__GIVEN EXERCISE__. Can you rewrite all of the records below, changing "collectors" to "collected by" and leaving everything else the same?

__RECORDS FOR THIS TASK__.
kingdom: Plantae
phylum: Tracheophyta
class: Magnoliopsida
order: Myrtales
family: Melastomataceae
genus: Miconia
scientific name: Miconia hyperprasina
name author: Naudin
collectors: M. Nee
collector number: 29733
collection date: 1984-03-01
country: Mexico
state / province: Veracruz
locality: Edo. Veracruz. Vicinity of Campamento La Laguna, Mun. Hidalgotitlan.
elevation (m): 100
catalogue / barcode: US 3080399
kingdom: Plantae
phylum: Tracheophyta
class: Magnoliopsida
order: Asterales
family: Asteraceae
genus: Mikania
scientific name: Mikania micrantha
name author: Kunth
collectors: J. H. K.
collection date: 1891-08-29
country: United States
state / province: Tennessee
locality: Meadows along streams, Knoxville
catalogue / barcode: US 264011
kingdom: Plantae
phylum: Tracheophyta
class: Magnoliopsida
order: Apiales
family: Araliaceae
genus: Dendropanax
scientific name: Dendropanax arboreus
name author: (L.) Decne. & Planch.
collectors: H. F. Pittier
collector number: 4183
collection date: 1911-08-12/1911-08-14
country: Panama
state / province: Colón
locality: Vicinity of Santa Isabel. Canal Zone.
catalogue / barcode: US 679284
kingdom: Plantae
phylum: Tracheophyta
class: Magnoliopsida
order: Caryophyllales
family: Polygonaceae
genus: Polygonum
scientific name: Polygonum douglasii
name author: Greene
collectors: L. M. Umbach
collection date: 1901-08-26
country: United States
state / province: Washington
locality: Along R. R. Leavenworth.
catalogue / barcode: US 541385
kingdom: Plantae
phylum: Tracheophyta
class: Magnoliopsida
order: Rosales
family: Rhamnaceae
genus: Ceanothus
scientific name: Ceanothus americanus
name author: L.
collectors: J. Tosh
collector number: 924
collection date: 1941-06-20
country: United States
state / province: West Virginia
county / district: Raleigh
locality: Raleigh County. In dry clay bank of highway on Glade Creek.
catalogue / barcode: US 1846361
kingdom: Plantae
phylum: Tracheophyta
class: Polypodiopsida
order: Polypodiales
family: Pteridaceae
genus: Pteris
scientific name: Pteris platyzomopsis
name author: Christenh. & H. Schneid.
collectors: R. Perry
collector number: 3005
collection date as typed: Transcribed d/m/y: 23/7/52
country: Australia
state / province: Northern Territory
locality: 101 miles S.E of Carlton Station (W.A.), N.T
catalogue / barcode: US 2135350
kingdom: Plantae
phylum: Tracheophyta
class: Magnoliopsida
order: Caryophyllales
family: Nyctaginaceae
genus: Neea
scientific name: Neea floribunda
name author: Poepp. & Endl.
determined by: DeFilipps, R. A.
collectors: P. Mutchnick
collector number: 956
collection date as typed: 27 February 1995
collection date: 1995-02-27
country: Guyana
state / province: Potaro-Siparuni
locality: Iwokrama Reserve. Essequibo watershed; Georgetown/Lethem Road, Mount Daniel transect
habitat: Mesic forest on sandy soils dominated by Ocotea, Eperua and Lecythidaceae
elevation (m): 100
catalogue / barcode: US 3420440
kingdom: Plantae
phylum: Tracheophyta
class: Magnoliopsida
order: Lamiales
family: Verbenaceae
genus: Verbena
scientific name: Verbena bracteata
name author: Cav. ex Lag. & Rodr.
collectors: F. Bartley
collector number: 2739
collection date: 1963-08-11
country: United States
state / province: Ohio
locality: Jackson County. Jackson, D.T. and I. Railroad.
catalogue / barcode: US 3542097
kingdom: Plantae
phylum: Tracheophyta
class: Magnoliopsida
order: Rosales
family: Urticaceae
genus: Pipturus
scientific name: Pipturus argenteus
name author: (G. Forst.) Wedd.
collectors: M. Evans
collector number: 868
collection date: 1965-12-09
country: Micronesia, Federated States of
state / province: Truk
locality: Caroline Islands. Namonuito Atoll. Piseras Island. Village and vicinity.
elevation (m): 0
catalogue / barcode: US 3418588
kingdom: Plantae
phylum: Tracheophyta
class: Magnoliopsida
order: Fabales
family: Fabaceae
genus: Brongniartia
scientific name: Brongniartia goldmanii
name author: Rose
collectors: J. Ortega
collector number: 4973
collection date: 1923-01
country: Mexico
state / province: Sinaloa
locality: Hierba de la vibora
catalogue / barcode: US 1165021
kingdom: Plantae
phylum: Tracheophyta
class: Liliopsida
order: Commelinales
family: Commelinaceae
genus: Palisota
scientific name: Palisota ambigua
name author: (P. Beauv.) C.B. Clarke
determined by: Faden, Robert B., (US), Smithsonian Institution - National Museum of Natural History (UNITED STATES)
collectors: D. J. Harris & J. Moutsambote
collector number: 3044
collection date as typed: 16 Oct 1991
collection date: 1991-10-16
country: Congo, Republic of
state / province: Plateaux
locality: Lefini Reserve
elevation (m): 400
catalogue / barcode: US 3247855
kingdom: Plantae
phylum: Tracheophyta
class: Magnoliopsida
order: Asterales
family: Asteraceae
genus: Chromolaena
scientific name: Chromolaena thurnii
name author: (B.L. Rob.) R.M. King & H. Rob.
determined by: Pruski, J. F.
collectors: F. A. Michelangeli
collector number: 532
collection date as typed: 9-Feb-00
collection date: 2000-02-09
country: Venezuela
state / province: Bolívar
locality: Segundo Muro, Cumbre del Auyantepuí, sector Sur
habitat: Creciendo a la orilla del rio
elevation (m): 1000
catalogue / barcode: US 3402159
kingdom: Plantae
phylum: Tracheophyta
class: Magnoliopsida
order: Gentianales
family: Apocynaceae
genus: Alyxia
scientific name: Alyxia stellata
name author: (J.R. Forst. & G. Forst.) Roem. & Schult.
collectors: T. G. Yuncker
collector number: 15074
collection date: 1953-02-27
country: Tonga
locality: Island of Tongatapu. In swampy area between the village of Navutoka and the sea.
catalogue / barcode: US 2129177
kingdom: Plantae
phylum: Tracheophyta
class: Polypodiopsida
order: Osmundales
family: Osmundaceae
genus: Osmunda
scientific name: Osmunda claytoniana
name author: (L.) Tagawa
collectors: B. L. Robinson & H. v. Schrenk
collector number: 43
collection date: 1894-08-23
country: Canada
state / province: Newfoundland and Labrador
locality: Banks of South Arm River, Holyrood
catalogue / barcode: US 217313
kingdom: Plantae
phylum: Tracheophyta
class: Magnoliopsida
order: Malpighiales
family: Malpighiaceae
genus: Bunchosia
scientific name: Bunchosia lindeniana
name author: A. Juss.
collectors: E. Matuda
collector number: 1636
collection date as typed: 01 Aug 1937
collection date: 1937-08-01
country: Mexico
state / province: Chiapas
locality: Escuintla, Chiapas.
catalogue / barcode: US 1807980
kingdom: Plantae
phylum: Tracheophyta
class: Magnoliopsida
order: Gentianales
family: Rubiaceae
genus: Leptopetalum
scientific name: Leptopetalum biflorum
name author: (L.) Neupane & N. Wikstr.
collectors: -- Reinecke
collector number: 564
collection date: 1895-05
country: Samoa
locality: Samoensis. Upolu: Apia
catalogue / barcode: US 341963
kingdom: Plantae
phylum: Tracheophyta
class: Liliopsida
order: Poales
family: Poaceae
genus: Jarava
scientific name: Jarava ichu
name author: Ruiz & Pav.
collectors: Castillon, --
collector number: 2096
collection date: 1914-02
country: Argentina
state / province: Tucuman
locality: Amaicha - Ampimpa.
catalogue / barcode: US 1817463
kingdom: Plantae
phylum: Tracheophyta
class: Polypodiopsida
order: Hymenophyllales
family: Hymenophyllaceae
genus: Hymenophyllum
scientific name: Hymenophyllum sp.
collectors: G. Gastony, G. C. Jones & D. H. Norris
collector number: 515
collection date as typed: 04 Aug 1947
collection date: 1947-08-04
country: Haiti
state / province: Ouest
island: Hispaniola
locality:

__TASK RESPONSE__.
kingdom: Plantae
phylum: Tracheophyta
class: Magnoliopsida
order: Myrtales
family: Melastomataceae
genus: Miconia
scientific name: Miconia hyperprasina
name author: Naudin
collected by: M. Nee
collector number: 29733
collection date: 1984-03-01
country: Mexico
state / province: Veracruz
locality: Edo. Veracruz. Vicinity of Campamento La Laguna, Mun. Hidalgotitlan.
elevation (m): 100
catalogue / barcode: US 3080399
kingdom: Plantae
phylum: Tracheophyta
class: Magnoliopsida
order: Asterales
family: Asteraceae
genus: Mikania
scientific name: Mikania micrantha
name author: Kunth
collected by: J. H. K.
collection date: 1891-08-29
country: United States
state / province: Tennessee
locality: Meadows along streams, Knoxville
catalogue / barcode: US 264011
kingdom: Plantae
phylum: Tracheophyta
class: Magnoliopsida
order: Apiales
family: Araliaceae
genus: Dendropanax
scientific name: Dendropanax arboreus
name author: (L.) Decne. & Planch.
collected by: H. F. Pittier
collector number: 4183
collection date: 1911-08-12/1911-08-14
country: Panama
state / province: Colón
locality: Vicinity of Santa Isabel. Canal Zone.
catalogue / barcode: US 679284
kingdom: Plantae
phylum: Tracheophyta
class: Magnoliopsida
order: Caryophyllales
family: Polygonaceae
genus: Polygonum
scientific name: Polygonum douglasii
name author: Greene
collected by: L. M. Umbach
collection date: 1901-08-26
country: United States
state / province: Washington
locality: Along R. R. Leavenworth.
catalogue / barcode: US 541385
kingdom: Plantae
phylum: Tracheophyta
class: Magnoliopsida
order: Rosales
family: Rhamnaceae
genus: Ceanothus
scientific name: Ceanothus americanus
name author: L.
collected by: J. Tosh
collector number: 924
collection date: 1941-06-20
country: United States
state / province: West Virginia
county / district: Raleigh
locality: Raleigh County. In dry clay bank of highway on Glade Creek.
catalogue / barcode: US 1846361
kingdom: Plantae
phylum: Tracheophyta
class: Polypodiopsida
order: Polypodiales
family: Pteridaceae
genus: Pteris
scientific name: Pteris platyzomopsis
name author: Christenh. & H. Schneid.
collected by: R. Perry
collector number: 3005
collection date as typed: Transcribed d/m/y: 23/7/52
country: Australia
state / province: Northern Territory
locality: 101 miles S.E of Carlton Station (W.A.), N.T
catalogue / barcode: US 2135350
kingdom: Plantae
phylum: Tracheophyta
class: Magnoliopsida
order: Caryophyllales
family: Nyctaginaceae
genus: Neea
scientific name: Neea floribunda
name author: Poepp. & Endl.
determined by: DeFilipps, R. A.
collected by: P. Mutchnick
collector number: 956
collection date as typed: 27 February 1995
collection date: 1995-02-27
country: Guyana
state / province: Potaro-Siparuni
locality: Iwokrama Reserve. Essequibo watershed; Georgetown/Lethem Road, Mount Daniel transect
habitat: Mesic forest on sandy soils dominated by Ocotea, Eperua and Lecythidaceae
elevation (m): 100
catalogue / barcode: US 3420440
kingdom: Plantae
phylum: Tracheophyta
class: Magnoliopsida
order: Lamiales
family: Verbenaceae
genus: Verbena
scientific name: Verbena bracteata
name author: Cav. ex Lag. & Rodr.
collected by: F. Bartley
collector number: 2739
collection date: 1963-08-11
country: United States
state / province: Ohio
locality: Jackson County. Jackson, D.T. and I. Railroad.
catalogue / barcode: US 3542097
kingdom: Plantae
phylum: Tracheophyta
class: Magnoliopsida
order: Rosales
family: Urticaceae
genus: Pipturus
scientific name: Pipturus argenteus
name author: (G. Forst.) Wedd.
collected by: M. Evans
collector number: 868
collection date: 1965-12-09
country: Micronesia, Federated States of
state / province: Truk
locality: Caroline Islands. Namonuito Atoll. Piseras Island. Village and vicinity.
elevation (m): 0
catalogue / barcode: US 3418588
kingdom: Plantae
phylum: Tracheophyta
class: Magnoliopsida
order: Fabales
family: Fabaceae
genus: Brongniartia
scientific name: Brongniartia goldmanii
name author: Rose
collected by: J. Ortega
collector number: 4973
collection date: 1923-01
country: Mexico
state / province: Sinaloa
locality: Hierba de la vibora
catalogue / barcode: US 1165021
kingdom: Plantae
phylum: Tracheophyta
class: Liliopsida
order: Commelinales
family: Commelinaceae
genus: Palisota
scientific name: Palisota ambigua
name author: (P. Beauv.) C.B. Clarke
determined by: Faden, Robert B., (US), Smithsonian Institution - National Museum of Natural History (UNITED STATES)
collected by: D. J. Harris & J. Moutsambote
collector number: 3044
collection date as typed: 16 Oct 1991
collection date: 1991-10-16
country: Congo, Republic of
state / province: Plateaux
locality: Lefini Reserve
elevation (m): 400
catalogue / barcode: US 3247855
kingdom: Plantae
phylum: Tracheophyta
class: Magnoliopsida
order: Asterales
family: Asteraceae
genus: Chromolaena
scientific name: Chromolaena thurnii
name author: (B.L. Rob.) R.M. King & H. Rob.
determined by: Pruski, J. F.
collected by: F. A. Michelangeli
collector number: 532
collection date as typed: 9-Feb-00
collection date: 2000-02-09
country: Venezuela
state / province: Bolívar
locality: Segundo Muro, Cumbre del Auyantepuí, sector Sur
habitat: Creciendo a la orilla del rio
elevation (m): 1000
catalogue / barcode: US 3402159
kingdom: Plantae
phylum: Tracheophyta
class: Magnoliopsida
order: Gentianales
family: Apocynaceae
genus: Alyxia
scientific name: Alyxia stellata
name author: (J.R. Forst. & G. Forst.) Roem. & Schult.
collected by: T. G. Yuncker
collector number: 15074
collection date: 1953-02-27
country: Tonga
locality: Island of Tongatapu. In swampy area between the village of Navutoka and the sea.
catalogue / barcode: US 2129177
kingdom: Plantae
phylum: Tracheophyta
class: Polypodiopsida
order: Osmundales
family: Osmundaceae
genus: Osmunda
scientific name: Osmunda claytoniana
name author: (L.) Tagawa
collected by: B. L. Robinson & H. v. Schrenk
collector number: 43
collection date: 1894-08-23
country: Canada
state / province: Newfoundland and Labrador
locality: Banks of South Arm River, Holyrood
catalogue / barcode: US 217313
kingdom: Plantae
phylum: Tracheophyta
class: Magnoliopsida
order: Malpighiales
family: Malpighiaceae
genus: Bunchosia
scientific name: Bunchosia lindeniana
name author: A. Juss.
collected by: E. Matuda
collector number: 1636
collection date as typed: 01 Aug 1937
collection date: 1937-08-01
country: Mexico
state / province: Chiapas
locality: Escuintla, Chiapas.
catalogue / barcode: US 1807980
kingdom: Plantae
phylum: Tracheophyta
class: Magnoliopsida
order: Gentianales
family: Rubiaceae
genus: Leptopetalum
scientific name: Leptopetalum biflorum
name author: (L.) Neupane & N. Wikstr.
collected by: -- Reinecke
collector number: 564
collection date: 1895-05
country: Samoa
locality: Samoensis. Upolu: Apia
catalogue / barcode: US 341963
kingdom: Plantae
phylum: Tracheophyta
class: Liliopsida
order: Poales
family: Poaceae
genus: Jarava
scientific name: Jarava ichu
name author: Ruiz & Pav.
collected by: Castillon, --
collector number: 2096
collection date: 1914-02
country: Argentina
state / province: Tucuman
locality: Amaicha - Ampimpa.
catalogue / barcode: US 1817463
kingdom: Plantae
phylum: Tracheophyta
class: Polypodiopsida
order: Hymenophyllales
family: Hymenophyllaceae
genus: Hymenophyllum
scientific name: Hymenophyllum sp.
collected by: G. Gastony, G. C. Jones & D. H. Norris
collector number: 515
collection date as typed: 04 Aug 1947
collection date: 1947-08-04
country: Haiti
state / province: Ouest
island: Hispaniola
locality:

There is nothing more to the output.